#### [How to complete this task]
Your answer should be the exact lines of the data below from the one containing "Y. Arai,<sup>65</sup> J." through the one containing "B. Åsman,<sup>147a,147b</sup> L."; please include nothing else.

===

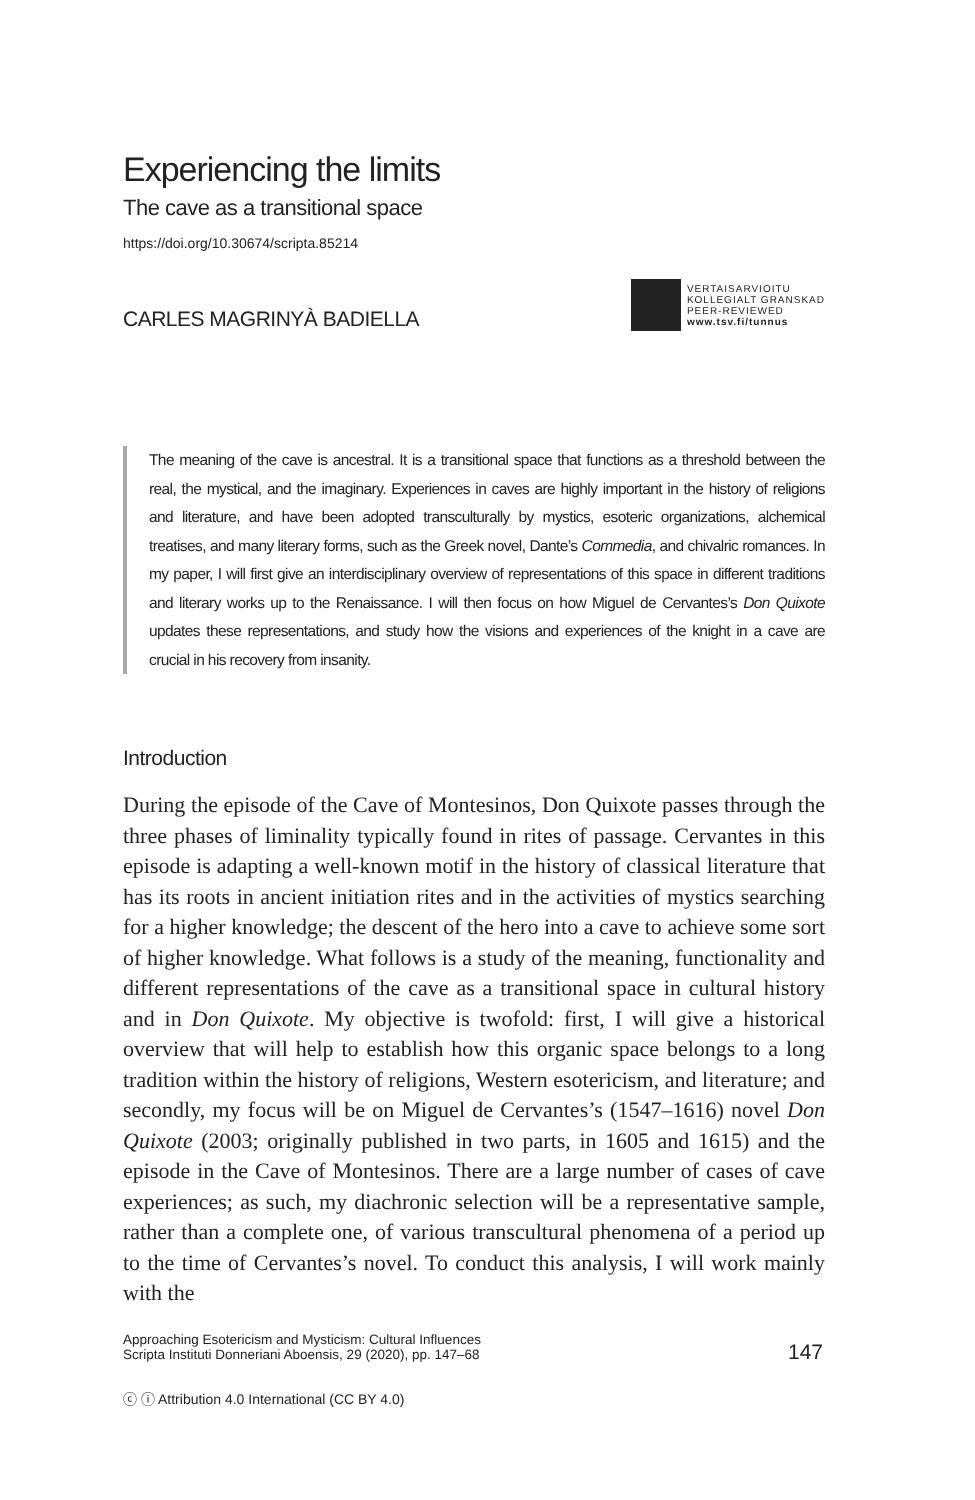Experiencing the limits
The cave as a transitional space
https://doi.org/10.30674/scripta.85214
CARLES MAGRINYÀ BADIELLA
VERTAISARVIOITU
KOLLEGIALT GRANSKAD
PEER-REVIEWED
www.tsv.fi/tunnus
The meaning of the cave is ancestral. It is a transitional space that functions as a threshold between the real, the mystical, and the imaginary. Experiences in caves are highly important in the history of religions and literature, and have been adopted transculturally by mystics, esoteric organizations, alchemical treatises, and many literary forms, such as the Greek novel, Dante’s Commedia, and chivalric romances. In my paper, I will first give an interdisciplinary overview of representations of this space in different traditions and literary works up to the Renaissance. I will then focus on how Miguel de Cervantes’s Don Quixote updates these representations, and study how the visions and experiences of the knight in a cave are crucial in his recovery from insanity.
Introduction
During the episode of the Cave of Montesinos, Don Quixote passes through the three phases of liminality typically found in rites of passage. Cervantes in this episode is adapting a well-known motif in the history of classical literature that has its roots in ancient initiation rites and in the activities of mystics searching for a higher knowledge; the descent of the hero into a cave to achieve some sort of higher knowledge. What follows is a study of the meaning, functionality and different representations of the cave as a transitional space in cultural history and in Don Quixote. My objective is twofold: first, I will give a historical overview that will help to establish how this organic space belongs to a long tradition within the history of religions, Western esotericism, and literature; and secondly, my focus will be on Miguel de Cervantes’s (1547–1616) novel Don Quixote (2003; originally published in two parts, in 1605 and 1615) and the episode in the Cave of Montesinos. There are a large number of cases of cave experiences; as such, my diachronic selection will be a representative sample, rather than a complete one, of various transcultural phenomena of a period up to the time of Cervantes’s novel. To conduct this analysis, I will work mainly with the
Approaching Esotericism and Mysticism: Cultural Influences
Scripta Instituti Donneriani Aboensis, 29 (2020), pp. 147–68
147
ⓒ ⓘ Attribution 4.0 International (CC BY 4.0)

===

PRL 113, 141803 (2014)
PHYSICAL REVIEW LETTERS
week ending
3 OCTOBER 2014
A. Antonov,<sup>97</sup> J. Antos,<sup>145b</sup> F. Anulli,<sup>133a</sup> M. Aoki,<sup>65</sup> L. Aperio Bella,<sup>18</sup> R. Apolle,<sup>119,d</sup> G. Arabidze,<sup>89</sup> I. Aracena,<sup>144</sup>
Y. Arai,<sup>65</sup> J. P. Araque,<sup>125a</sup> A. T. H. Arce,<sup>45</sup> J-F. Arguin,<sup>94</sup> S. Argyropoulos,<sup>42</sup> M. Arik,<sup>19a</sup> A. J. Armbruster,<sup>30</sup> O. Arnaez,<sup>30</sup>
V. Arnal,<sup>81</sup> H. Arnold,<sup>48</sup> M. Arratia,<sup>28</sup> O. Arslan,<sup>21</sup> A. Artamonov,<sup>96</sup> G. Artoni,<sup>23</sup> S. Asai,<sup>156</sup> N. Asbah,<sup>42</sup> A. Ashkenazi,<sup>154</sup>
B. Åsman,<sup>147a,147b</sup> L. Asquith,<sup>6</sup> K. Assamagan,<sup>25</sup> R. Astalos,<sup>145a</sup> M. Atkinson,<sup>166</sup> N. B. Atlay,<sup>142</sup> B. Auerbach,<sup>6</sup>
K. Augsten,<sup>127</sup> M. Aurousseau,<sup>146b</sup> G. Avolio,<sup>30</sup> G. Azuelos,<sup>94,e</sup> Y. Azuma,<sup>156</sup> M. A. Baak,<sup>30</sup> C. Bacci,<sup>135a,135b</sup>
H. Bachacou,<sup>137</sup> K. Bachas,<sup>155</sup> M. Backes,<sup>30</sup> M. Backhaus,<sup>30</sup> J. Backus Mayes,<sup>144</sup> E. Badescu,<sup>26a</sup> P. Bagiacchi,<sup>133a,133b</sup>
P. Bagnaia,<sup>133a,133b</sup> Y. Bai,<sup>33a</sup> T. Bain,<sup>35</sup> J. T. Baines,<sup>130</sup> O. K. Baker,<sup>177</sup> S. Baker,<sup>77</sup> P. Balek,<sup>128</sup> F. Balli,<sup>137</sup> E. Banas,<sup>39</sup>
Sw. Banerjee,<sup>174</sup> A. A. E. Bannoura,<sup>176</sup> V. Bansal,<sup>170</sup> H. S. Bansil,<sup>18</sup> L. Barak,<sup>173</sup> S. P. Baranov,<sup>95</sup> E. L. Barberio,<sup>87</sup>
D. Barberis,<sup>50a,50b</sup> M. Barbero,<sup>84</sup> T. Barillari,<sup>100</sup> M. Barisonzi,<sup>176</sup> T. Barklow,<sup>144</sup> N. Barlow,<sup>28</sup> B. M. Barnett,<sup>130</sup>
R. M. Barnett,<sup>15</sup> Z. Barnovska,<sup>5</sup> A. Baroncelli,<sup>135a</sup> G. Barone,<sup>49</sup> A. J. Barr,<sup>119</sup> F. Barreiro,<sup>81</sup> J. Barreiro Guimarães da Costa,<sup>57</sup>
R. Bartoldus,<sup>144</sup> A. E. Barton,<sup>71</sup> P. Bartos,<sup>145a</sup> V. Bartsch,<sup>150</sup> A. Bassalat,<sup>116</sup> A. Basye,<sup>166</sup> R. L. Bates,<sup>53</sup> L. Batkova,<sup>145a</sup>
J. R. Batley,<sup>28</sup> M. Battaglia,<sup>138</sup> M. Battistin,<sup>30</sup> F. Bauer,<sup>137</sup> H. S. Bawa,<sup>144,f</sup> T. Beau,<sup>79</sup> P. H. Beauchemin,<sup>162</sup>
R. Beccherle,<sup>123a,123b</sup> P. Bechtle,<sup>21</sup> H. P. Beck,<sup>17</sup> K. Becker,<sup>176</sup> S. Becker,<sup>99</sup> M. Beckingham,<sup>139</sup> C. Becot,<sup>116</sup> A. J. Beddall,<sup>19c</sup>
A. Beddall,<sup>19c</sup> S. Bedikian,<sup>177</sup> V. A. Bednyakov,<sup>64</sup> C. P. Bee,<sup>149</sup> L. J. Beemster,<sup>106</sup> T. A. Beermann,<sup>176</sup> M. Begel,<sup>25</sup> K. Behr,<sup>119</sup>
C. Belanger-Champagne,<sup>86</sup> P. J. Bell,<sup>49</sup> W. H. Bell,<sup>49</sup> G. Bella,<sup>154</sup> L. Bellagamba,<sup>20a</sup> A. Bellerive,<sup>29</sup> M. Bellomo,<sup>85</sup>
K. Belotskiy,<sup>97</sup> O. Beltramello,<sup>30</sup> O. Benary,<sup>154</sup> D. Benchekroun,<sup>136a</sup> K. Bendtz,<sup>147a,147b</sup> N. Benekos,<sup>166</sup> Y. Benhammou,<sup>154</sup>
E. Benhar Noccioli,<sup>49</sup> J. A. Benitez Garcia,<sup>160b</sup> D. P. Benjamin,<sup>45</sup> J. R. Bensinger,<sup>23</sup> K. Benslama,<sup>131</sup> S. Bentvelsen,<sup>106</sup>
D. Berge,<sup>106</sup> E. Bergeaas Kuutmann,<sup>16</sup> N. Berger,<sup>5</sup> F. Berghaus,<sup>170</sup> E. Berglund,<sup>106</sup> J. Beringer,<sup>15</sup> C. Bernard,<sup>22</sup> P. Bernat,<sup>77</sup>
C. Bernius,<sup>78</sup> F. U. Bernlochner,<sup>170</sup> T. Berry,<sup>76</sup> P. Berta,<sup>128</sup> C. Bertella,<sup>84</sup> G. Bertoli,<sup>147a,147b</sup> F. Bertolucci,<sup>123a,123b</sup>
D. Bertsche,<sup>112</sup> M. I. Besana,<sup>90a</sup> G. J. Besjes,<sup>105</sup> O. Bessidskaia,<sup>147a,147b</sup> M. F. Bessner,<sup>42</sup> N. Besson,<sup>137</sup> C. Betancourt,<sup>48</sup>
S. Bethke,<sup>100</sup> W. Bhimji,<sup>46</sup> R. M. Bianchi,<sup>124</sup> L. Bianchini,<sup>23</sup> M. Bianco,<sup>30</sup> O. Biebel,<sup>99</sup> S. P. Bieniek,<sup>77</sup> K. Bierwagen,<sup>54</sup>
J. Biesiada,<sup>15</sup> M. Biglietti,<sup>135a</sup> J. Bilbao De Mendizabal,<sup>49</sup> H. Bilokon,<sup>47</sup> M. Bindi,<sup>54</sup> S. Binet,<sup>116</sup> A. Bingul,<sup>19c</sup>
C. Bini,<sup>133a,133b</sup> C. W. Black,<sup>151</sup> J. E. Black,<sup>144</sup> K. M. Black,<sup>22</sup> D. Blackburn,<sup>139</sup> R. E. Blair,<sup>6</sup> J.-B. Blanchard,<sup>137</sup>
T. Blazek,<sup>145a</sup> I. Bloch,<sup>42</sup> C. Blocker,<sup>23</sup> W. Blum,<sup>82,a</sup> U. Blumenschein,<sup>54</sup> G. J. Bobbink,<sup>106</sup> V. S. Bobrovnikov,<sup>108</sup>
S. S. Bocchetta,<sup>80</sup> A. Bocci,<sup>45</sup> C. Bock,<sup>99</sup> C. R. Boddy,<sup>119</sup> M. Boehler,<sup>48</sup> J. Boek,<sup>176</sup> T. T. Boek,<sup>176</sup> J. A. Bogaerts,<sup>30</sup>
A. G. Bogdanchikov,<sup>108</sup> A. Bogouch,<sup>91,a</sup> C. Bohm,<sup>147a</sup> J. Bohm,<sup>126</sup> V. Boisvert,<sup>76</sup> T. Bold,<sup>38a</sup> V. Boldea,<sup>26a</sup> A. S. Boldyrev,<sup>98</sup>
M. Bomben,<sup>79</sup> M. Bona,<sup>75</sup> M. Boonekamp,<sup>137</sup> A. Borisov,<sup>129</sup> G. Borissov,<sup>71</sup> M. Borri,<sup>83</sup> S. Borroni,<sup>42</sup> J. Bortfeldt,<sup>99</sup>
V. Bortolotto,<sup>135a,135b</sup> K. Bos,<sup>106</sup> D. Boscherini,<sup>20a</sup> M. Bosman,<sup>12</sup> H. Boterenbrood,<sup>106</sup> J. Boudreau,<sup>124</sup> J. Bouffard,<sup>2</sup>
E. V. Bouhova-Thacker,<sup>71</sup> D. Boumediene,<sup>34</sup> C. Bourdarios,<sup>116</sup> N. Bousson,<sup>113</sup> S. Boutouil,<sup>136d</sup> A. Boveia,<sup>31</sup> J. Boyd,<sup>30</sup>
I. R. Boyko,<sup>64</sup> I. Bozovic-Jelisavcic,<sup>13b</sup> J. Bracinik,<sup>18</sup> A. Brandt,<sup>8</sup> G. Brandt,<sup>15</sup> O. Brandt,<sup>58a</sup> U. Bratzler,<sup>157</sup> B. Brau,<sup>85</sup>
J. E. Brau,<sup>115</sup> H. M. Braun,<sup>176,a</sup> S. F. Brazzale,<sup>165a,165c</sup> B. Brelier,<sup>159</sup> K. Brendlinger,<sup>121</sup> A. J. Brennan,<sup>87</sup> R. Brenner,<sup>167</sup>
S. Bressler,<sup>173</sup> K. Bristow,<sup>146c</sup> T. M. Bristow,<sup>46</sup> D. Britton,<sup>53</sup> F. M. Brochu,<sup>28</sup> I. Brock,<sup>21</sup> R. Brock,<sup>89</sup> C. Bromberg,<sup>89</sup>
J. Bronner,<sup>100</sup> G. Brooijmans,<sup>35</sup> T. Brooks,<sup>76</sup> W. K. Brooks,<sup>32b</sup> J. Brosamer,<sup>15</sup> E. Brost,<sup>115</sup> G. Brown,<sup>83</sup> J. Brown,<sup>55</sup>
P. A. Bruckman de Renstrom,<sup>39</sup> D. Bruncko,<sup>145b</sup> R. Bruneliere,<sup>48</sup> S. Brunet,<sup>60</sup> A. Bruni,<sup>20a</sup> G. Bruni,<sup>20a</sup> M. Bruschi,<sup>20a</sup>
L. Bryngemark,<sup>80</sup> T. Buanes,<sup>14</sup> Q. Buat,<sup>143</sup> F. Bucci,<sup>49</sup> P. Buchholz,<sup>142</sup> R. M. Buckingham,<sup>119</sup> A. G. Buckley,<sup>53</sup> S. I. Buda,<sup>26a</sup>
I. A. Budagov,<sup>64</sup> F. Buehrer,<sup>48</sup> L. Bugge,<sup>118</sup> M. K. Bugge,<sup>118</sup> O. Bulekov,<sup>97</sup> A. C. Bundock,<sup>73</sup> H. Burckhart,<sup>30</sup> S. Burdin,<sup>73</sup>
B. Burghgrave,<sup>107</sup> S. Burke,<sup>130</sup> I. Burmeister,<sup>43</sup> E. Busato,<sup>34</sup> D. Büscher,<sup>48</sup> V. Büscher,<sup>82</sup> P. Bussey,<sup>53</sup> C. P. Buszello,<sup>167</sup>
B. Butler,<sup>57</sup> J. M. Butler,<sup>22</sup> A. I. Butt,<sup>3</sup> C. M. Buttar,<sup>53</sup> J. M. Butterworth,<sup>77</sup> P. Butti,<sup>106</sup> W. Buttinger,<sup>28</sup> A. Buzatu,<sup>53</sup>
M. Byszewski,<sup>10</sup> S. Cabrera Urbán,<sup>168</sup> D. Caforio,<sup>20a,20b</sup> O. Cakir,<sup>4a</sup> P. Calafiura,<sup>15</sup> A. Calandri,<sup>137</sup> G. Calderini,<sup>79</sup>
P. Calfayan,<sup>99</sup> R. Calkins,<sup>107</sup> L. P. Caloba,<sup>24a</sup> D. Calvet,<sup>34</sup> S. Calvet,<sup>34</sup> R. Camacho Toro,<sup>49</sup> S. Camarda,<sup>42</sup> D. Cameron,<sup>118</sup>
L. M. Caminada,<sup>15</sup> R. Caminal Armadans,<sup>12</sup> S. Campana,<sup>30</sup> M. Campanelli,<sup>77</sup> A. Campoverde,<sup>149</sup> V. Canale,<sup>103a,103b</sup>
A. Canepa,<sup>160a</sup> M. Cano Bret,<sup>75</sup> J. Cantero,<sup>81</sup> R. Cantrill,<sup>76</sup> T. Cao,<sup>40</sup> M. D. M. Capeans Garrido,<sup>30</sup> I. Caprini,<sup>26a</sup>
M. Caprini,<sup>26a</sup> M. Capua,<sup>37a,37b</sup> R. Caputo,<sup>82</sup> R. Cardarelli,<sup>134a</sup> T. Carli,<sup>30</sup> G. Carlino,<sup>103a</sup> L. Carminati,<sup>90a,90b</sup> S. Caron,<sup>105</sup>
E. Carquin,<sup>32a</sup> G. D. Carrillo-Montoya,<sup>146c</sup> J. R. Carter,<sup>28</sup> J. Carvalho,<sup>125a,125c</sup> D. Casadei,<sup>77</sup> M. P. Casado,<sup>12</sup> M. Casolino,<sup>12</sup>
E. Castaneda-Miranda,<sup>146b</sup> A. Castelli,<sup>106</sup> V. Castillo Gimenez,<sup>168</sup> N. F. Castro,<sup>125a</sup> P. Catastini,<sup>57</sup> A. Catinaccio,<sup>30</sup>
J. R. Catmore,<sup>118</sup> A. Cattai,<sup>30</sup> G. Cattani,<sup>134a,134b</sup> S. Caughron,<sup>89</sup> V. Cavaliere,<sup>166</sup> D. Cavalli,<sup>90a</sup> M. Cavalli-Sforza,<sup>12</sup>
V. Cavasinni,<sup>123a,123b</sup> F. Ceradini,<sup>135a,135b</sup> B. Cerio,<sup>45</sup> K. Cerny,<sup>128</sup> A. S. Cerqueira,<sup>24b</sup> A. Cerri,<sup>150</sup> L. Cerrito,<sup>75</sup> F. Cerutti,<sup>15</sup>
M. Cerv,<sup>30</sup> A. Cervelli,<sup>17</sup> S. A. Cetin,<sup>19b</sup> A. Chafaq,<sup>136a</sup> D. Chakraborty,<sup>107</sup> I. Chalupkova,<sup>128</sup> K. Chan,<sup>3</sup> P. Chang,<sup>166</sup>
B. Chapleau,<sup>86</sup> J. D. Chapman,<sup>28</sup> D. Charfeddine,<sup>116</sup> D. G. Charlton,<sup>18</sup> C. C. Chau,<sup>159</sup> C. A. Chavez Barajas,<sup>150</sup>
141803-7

===

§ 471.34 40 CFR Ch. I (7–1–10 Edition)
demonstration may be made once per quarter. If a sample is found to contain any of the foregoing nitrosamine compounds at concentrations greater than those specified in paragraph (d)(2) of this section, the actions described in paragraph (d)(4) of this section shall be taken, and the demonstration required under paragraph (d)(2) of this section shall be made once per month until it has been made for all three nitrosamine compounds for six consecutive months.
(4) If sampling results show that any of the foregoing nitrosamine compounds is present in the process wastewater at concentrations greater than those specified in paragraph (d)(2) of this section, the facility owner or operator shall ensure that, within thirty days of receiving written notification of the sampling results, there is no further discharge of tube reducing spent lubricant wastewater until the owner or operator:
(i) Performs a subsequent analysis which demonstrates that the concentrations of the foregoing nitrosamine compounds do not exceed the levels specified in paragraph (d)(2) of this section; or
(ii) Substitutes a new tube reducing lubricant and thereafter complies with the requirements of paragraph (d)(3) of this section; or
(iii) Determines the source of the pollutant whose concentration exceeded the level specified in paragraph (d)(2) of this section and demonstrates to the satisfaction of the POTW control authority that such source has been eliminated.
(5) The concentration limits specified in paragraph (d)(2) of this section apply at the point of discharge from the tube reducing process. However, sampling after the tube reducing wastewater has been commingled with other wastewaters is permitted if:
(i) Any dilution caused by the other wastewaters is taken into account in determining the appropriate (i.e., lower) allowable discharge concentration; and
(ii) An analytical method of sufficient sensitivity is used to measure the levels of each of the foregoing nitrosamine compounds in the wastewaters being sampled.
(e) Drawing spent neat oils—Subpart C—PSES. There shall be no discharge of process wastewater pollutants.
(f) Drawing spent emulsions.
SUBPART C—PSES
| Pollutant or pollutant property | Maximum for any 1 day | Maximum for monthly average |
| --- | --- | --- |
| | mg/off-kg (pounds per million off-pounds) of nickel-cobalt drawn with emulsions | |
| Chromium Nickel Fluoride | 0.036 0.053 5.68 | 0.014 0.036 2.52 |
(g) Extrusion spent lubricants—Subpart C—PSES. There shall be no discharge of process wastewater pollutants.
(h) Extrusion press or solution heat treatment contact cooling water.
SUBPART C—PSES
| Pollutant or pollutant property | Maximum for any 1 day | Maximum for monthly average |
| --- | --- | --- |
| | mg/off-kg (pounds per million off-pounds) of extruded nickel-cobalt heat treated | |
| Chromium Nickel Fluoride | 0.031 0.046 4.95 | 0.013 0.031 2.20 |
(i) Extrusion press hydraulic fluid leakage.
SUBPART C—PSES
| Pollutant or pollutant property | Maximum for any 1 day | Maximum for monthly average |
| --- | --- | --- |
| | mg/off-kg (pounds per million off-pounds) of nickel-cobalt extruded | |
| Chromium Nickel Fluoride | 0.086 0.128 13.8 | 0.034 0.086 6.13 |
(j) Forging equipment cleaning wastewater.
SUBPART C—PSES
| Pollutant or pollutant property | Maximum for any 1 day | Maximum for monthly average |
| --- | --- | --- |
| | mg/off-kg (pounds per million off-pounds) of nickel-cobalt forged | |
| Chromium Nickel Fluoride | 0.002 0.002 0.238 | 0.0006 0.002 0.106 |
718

===

#### [Exercise answer]
Y. Arai,<sup>65</sup> J. P. Araque,<sup>125a</sup> A. T. H. Arce,<sup>45</sup> J-F. Arguin,<sup>94</sup> S. Argyropoulos,<sup>42</sup> M. Arik,<sup>19a</sup> A. J. Armbruster,<sup>30</sup> O. Arnaez,<sup>30</sup>
V. Arnal,<sup>81</sup> H. Arnold,<sup>48</sup> M. Arratia,<sup>28</sup> O. Arslan,<sup>21</sup> A. Artamonov,<sup>96</sup> G. Artoni,<sup>23</sup> S. Asai,<sup>156</sup> N. Asbah,<sup>42</sup> A. Ashkenazi,<sup>154</sup>
B. Åsman,<sup>147a,147b</sup> L. Asquith,<sup>6</sup> K. Assamagan,<sup>25</sup> R. Astalos,<sup>145a</sup> M. Atkinson,<sup>166</sup> N. B. Atlay,<sup>142</sup> B. Auerbach,<sup>6</sup>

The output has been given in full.